Provided passage

============

"The Return of Mr. Bean" is the second episode of the British television series Mr. Bean, produced by Tiger Television for Thames Television. It was first broadcast on ITV on 5 November 1990.

This was the first episode to be co-written by regular collaborator Robin Driscoll (alongside Richard Curtis and Rowan Atkinson) and the first to feature the familiar Howard Goodall choral Latin-dubbed theme (Ecce homo qui est faba, English for Behold the Man, Who is a Bean) performed by the choir of Southwark Cathedral. It is the first episode to also introduce the familiar title sequence, albeit in a Black and white format.

Plot

Act 1: The Department Store 
On his way to an Allders department store, Mr. Bean encounters a busker (Dave O'Higgins) playing a tenor saxophone and finds himself unable to give him any change, as he only has a banknote on him. Having an idea, he places a handkerchief on the road nearby and performs a rather silly dance, allowing him to get some change from an elderly woman, which he quickly places in the busker's saxophone case before disappearing through the nearby tunnel.

Before long, Bean arrives at the store and takes a moment to admire his new American Express charge card. After having to flee from the perfume department upon feeling overwhelmed by the fragrances, he soon begins searching for items to buy, testing them out first, with some done in unusual fashion – he removes a toothbrush from its packet to see how it feels on his teeth, tries on a towel, finds a good peeler by using it on a fresh potato he brought with him and tests two frying pans for size with a raw fish he had inside his jacket. When looking for a new telephone, Bean finds the ones on display don't have a dialing tone and thinks they don't work, but eventually takes one from a receptionist's desk when he finds it works, unaware that it isn't for sale.

At the checkout, he sets his card on the counter, only for another customer (Paul McDowell) to mistakenly take it after accidentally covering up his own charge card of the same kind that the cashier (William Vandyck) had returned. Bean, realizing this, pickpockets the man and swaps the cards back (instead of simply speaking with the man about the mix-up), but while returning the customer's wallet to his back pocket, he gets his hand stuck and finds himself being unwittingly pulled all the way into the men's toilets. In the cubicle, Bean finds himself trapped, with the customer not knowing he is there until he helps him to find the toilet roll; though the man initially accepts gratefully, he suddenly realizes that he is not alone in the cubicle and jumps up in fright as Bean smiles nervously at him.

============

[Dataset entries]
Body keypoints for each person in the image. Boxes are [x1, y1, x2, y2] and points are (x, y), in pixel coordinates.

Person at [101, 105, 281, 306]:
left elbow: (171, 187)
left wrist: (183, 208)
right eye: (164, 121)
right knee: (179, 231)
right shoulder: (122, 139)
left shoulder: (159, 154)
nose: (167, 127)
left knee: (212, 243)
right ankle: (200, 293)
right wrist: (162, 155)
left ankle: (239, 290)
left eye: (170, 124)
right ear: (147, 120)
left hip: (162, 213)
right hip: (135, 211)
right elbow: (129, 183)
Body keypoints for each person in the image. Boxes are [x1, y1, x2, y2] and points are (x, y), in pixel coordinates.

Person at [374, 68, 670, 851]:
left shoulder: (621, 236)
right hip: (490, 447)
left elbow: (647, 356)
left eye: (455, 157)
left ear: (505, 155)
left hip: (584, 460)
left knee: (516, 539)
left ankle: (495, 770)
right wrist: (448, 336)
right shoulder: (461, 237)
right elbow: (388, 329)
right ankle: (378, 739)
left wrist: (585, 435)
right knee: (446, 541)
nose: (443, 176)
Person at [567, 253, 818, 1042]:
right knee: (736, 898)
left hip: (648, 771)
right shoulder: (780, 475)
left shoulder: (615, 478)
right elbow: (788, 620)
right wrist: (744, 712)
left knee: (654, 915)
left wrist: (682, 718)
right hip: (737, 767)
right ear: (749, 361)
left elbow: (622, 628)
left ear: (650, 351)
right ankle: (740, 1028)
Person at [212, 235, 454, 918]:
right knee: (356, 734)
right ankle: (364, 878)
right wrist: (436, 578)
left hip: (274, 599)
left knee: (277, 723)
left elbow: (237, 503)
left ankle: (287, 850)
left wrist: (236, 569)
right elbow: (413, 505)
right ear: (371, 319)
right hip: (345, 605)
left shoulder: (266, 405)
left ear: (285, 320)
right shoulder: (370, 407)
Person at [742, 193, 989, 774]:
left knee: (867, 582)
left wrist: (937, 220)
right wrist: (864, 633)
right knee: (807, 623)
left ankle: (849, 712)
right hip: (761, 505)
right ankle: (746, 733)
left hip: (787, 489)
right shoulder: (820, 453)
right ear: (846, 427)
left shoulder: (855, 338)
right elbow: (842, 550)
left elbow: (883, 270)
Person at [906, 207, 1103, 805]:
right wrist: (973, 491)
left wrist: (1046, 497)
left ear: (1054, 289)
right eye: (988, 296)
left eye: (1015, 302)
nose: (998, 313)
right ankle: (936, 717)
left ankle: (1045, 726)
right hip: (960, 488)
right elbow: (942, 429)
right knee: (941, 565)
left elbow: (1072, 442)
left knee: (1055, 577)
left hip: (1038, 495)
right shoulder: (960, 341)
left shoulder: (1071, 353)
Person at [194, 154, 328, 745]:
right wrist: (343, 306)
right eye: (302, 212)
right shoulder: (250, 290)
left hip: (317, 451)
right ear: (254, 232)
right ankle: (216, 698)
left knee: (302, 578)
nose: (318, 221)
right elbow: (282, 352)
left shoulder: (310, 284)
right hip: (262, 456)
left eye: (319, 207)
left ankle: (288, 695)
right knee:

============

Task description
Write the next part of the article on the Mr. Bean episode "The Return of Mr. Bean," picking up right after its final sentence.

Result for this task
Act 2: The Restaurant 
Bean goes to a fancy restaurant to celebrate his birthday. While making his choice and leaving the money for the food on a plate, he writes out a birthday card to himself, feigning surprise upon opening and reading it. When the maitre d' (John Junkin) returns, Bean orders what he thinks will be a regular steak, and as he waits for his food, he takes a moment to sample some of the house wine before using the glasses on his table to chime out "Happy Birthday to Me". When the waiter (Roger Lloyd-Pack) arrives with his meal, Bean pays him for the meal, making him think he is being given a generous tip. Upon being left to eat his meal, Bean realizes that he ordered a steak tartare, whereupon he becomes disgusted by the meal upon tasting a bit of it and being forced to swallow the first bite so as to avoid upsetting the restaurant staff. Seeking to avoid eating the rest of it, Bean cuts it up and sticks bits of the meal in random places on his table. First, he hides some of it in an ashtray then a tiny flower vase, before hollowing out a portion of the bread roll on his table and using the hollow to hide more of the meal, before sliding some under a small plate, and another portion within the base of a sugar bowl.

Shortly after this, a violinist (Steve McNicholas) walks towards his table and, spotting his card, plays "Happy Birthday" for him, before playing another tune, holding on a note until Bean eats another piece of steak. As soon as the violinist turns his back on him, Bean spits it down the man's trousers. Spotting that a woman on a neighboring table is distracted by the tunes of the violin, Bean takes her handbag and puts pieces of the steak into it, but while putting it back, he manages to make the waiter trip up over his outstretched leg. Using this opportunity to cover up his actions, Bean declares that the accident caused his meal to be spread everywhere he hid it, leading the maitre d' to apologize for the accident and relocate him to another table. The waiter soon brings over a new meal on the house, which, to Bean's horror, turns out to be another steak tartare which is slightly larger than the original. Bean is now faced with the prospect of eating it, as the waiter, maitre d' and violinist are all watching him.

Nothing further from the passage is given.